Firstly, do you need a glass polisher?
This may sound a little defeatist, but for small repairs or for repairing single units, employing a glass polisher may not be the most cost effective option when compared to replacement. A standard double glazed window in your house can be replaced for around £70.
So you have determined that you need a glass polisher, what are the points you need to consider?
You are only likely to see the scratches relevant to your field of vision and the lighting conditions on that particular day. A window could be completely covered with scratch damage, but in winter sun light you may only notice that a certain section is scratched. You have that section repaired and notice more scratches on spring or summer sun, really annoying. Lighting angles matter. A good glass polisher will be looking at the complete picture when assessing your glass.
To view you glass as we would – Take one step back from the window, look directly at the glass and look for the scratches. Now get down on your knees and look up towards the sky. You may well find that you see more scratches. Look up from the left, look up from the right. Vision angles matter.
Consider your usual lighting conditions. If artificial light, up-lighters, down lighters, spot lights etc, play a big part of you usual lighting conditions, view the glass under those same conditions.
It is often helpful to use a marker pen to highlight the scratched areas so you have a more complete picture when you have finished.
Is the scratching on the inside or the outside of the glass or both sides. Remember, each side of the glass is a surface and should be thought of as a separate glass unit to be repaired.
If the glass in question is above ground floor and scratched on the outside, how will it be accessed? Do you need an access tower (you cannot polish glass from a ladder) or scaffolding. Note: Sometimes it is cheaper for you to hire such equipment yourself. Most companies will charge an additional 20% handling charge to provide this equipment. Always check with your glass polisher what type and size of tower they require before you hire it.
Glass polishing can be dusty, so do you need to protect the floors or carpets or furniture? This should not result in additional charges, as a good glass polisher will already have protection materials with them, but it will eat into the glass polishers time, so allow 10 – 20 minutes in each area for protection. Polishing outside is still dusty but the dust is easily swept or hoovered up.
Remember that glass polishers are human. They need to take a break now and again. Glass polishing is hot, physical work, so allow for this this in the mental picture you are forming in your head.
If you are on a construction site, you may need a site Health & Safety induction. Some inductions are 10-15 minutes, some can be 2-4 hours. This is still time onsite and will probably be charged for as part of the day rate. When you have 4 or 5 glass polishers onsite, some site inductions can be very costly.

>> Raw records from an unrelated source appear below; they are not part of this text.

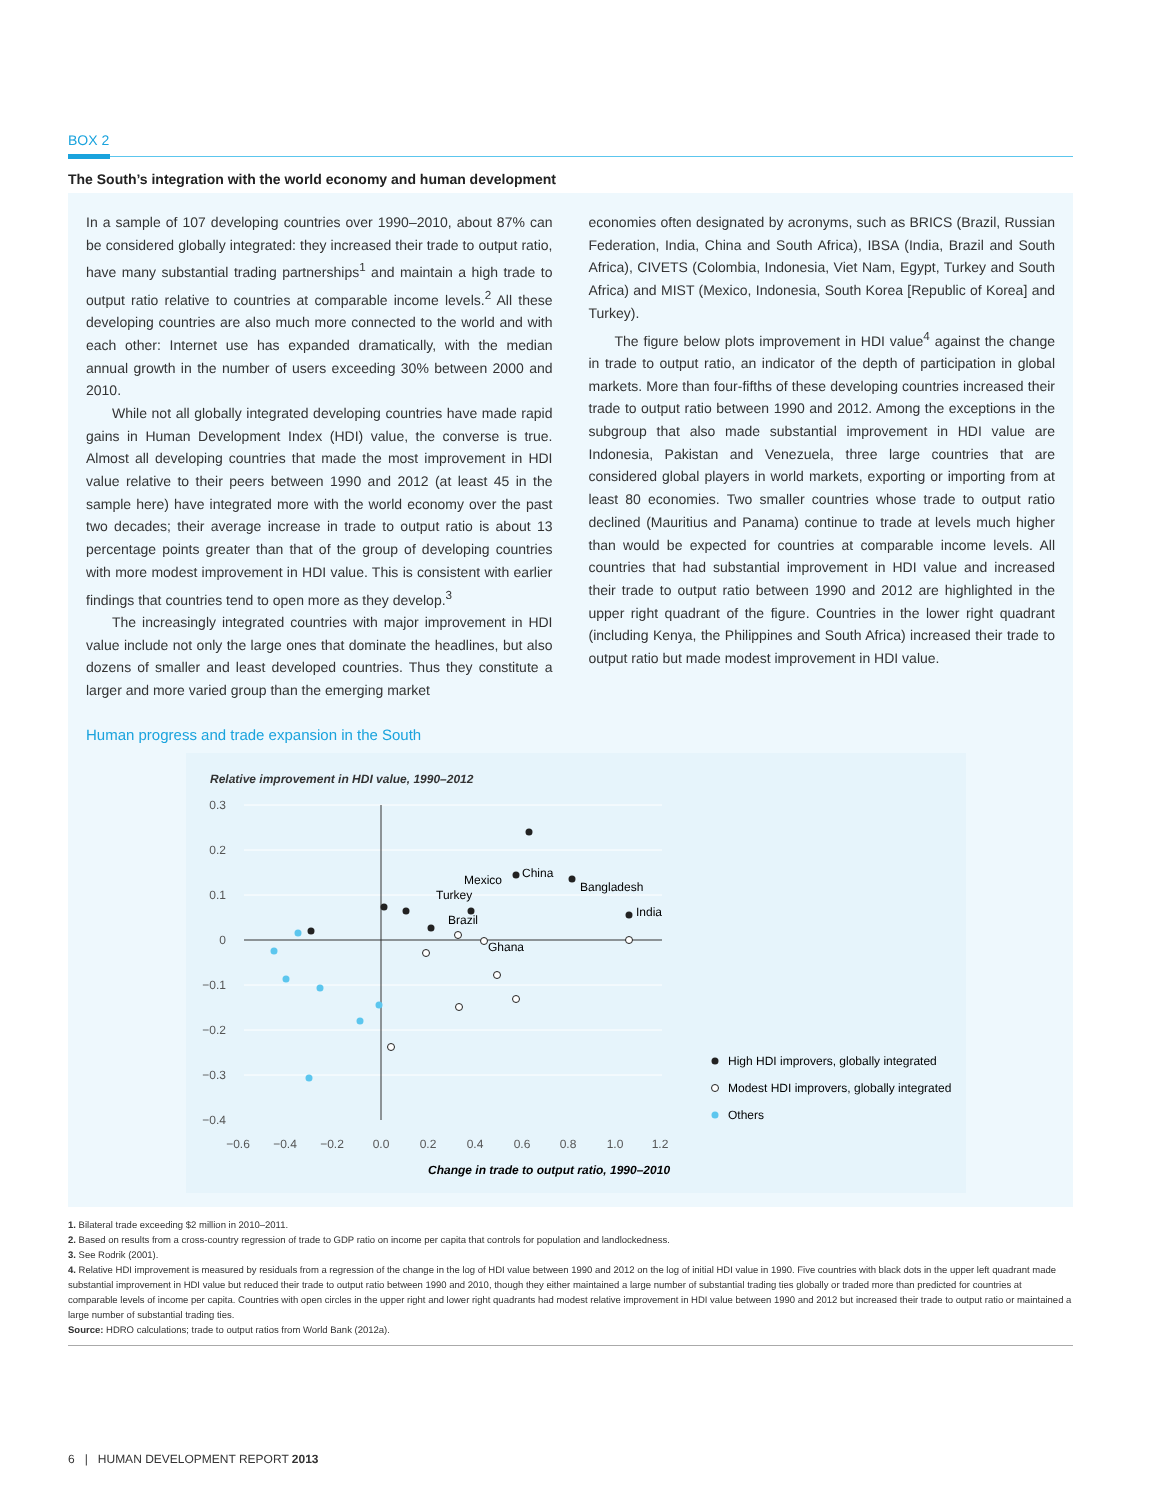BOX 2
The South’s integration with the world economy and human development
In a sample of 107 developing countries over 1990–2010, about 87% can be considered globally integrated: they increased their trade to output ratio, have many substantial trading partnerships<sup>1</sup> and maintain a high trade to output ratio relative to countries at comparable income levels.<sup>2</sup> All these developing countries are also much more connected to the world and with each other: Internet use has expanded dramatically, with the median annual growth in the number of users exceeding 30% between 2000 and 2010.
While not all globally integrated developing countries have made rapid gains in Human Development Index (HDI) value, the converse is true. Almost all developing countries that made the most improvement in HDI value relative to their peers between 1990 and 2012 (at least 45 in the sample here) have integrated more with the world economy over the past two decades; their average increase in trade to output ratio is about 13 percentage points greater than that of the group of developing countries with more modest improvement in HDI value. This is consistent with earlier findings that countries tend to open more as they develop.<sup>3</sup>
The increasingly integrated countries with major improvement in HDI value include not only the large ones that dominate the headlines, but also dozens of smaller and least developed countries. Thus they constitute a larger and more varied group than the emerging market
economies often designated by acronyms, such as BRICS (Brazil, Russian Federation, India, China and South Africa), IBSA (India, Brazil and South Africa), CIVETS (Colombia, Indonesia, Viet Nam, Egypt, Turkey and South Africa) and MIST (Mexico, Indonesia, South Korea [Republic of Korea] and Turkey).
The figure below plots improvement in HDI value<sup>4</sup> against the change in trade to output ratio, an indicator of the depth of participation in global markets. More than four-fifths of these developing countries increased their trade to output ratio between 1990 and 2012. Among the exceptions in the subgroup that also made substantial improvement in HDI value are Indonesia, Pakistan and Venezuela, three large countries that are considered global players in world markets, exporting or importing from at least 80 economies. Two smaller countries whose trade to output ratio declined (Mauritius and Panama) continue to trade at levels much higher than would be expected for countries at comparable income levels. All countries that had substantial improvement in HDI value and increased their trade to output ratio between 1990 and 2012 are highlighted in the upper right quadrant of the figure. Countries in the lower right quadrant (including Kenya, the Philippines and South Africa) increased their trade to output ratio but made modest improvement in HDI value.
Human progress and trade expansion in the South
Relative improvement in HDI value, 1990–2012
0.3
0.2
0.1
0
−0.1
−0.2
−0.3
−0.4
−0.6
−0.4
−0.2
0.0
0.2
0.4
0.6
0.8
1.0
1.2
China
Bangladesh
India
Mexico
Turkey
Brazil
Ghana
High HDI improvers, globally integrated
Modest HDI improvers, globally integrated
Others
Change in trade to output ratio, 1990–2010
1. Bilateral trade exceeding $2 million in 2010–2011.
2. Based on results from a cross-country regression of trade to GDP ratio on income per capita that controls for population and landlockedness.
3. See Rodrik (2001).
4. Relative HDI improvement is measured by residuals from a regression of the change in the log of HDI value between 1990 and 2012 on the log of initial HDI value in 1990. Five countries with black dots in the upper left quadrant made substantial improvement in HDI value but reduced their trade to output ratio between 1990 and 2010, though they either maintained a large number of substantial trading ties globally or traded more than predicted for countries at comparable levels of income per capita. Countries with open circles in the upper right and lower right quadrants had modest relative improvement in HDI value between 1990 and 2012 but increased their trade to output ratio or maintained a large number of substantial trading ties.
Source: HDRO calculations; trade to output ratios from World Bank (2012a).
6 | HUMAN DEVELOPMENT REPORT 2013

Important: If for any reason your glass polishers cannot start work when they arrive, due to access problems or other contractors working, basically anything beyond the control of the glass polisher, you are likely to be charged for their time anyway. Always make sure that they have unrestricted access to the areas of work on the day/s they are booked to attend.
Like we said at the beginning of this page, you are unlikely to be able to estimate the cost of your repairs exactly, but hopefully this will give you an idea of what a professional glass polisher will take into consideration when estimating the cost of your repairs.